*** Information supplied ***
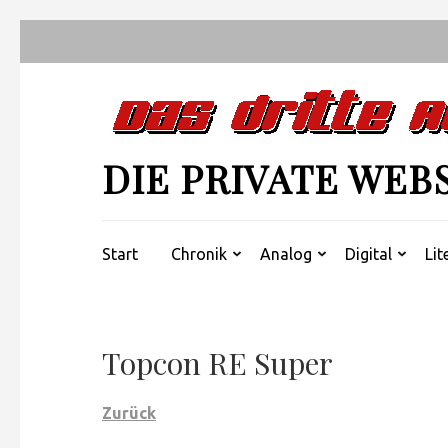
Zum
Inhalt
springen
(Enter
drücken)
DIE PRIVATE WEB
Start
Chronik
Analog
Digital
Lit
Topcon RE Super
Zurück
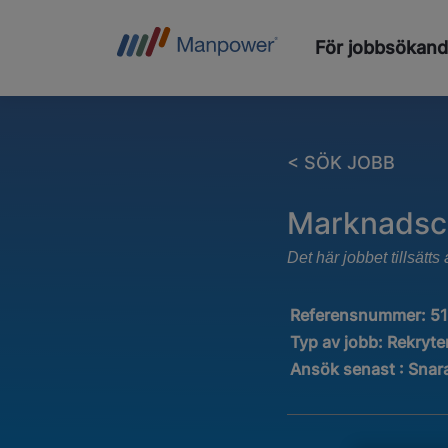
För jobbsökan
< SÖK JOBB
Marknadsche
Det här jobbet tillsät
Referensnummer:
5
Typ av jobb:
Rekryter
Ansök senast : Snar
*** End of Information supplied ***
• [Work instructions] The entries above need to be transcribed exactly, with the images left out.

• [Task output]
Zum
Inhalt
springen
(Enter
drücken)
DIE PRIVATE WEB
Start
Chronik
Analog
Digital
Lit
Topcon RE Super
Zurück
För jobbsökan
< SÖK JOBB
Marknadsche
Det här jobbet tillsät
Referensnummer:
5
Typ av jobb:
Rekryter
Ansök senast : Snar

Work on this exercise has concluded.